%%

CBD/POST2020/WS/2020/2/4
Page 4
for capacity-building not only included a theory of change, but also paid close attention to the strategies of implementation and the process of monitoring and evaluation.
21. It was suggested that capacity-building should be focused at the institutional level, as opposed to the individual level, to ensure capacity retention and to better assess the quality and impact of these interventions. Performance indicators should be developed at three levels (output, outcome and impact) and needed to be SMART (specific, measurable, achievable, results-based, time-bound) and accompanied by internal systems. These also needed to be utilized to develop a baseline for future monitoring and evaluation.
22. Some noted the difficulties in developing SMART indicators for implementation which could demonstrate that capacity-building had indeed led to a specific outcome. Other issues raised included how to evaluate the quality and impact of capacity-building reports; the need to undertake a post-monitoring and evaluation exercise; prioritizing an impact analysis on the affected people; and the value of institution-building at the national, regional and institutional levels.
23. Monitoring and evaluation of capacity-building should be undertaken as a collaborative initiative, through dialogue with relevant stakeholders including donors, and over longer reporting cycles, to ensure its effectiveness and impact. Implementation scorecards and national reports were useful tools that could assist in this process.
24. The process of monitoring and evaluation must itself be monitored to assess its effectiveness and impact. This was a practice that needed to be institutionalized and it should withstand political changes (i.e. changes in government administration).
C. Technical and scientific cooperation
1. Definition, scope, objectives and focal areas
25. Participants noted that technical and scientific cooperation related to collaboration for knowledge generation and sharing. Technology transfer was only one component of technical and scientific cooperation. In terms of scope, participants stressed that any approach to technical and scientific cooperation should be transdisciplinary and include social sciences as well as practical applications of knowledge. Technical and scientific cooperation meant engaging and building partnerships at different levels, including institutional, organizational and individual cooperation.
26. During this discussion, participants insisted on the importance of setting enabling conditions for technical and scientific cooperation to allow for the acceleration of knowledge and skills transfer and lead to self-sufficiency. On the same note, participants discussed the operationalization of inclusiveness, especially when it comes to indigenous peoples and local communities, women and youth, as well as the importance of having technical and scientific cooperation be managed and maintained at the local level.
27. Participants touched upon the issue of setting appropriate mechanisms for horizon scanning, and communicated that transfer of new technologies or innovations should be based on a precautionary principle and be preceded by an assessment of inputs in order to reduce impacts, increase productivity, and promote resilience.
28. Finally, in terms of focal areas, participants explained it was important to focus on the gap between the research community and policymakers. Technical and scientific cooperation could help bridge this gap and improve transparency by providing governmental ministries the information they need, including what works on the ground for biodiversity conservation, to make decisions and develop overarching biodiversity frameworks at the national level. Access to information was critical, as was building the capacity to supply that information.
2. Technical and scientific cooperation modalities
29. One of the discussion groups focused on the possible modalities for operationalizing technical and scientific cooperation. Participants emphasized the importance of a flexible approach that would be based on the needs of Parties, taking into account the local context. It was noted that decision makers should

%%

### Exercise aim
From the listing above, the lines starting with the one that has "28. Finally, in" and running through the one that has "2. Technical and" should be copied exactly, ends included.

### Finished task
28. Finally, in terms of focal areas, participants explained it was important to focus on the gap between the research community and policymakers. Technical and scientific cooperation could help bridge this gap and improve transparency by providing governmental ministries the information they need, including what works on the ground for biodiversity conservation, to make decisions and develop overarching biodiversity frameworks at the national level. Access to information was critical, as was building the capacity to supply that information.
2. Technical and scientific cooperation modalities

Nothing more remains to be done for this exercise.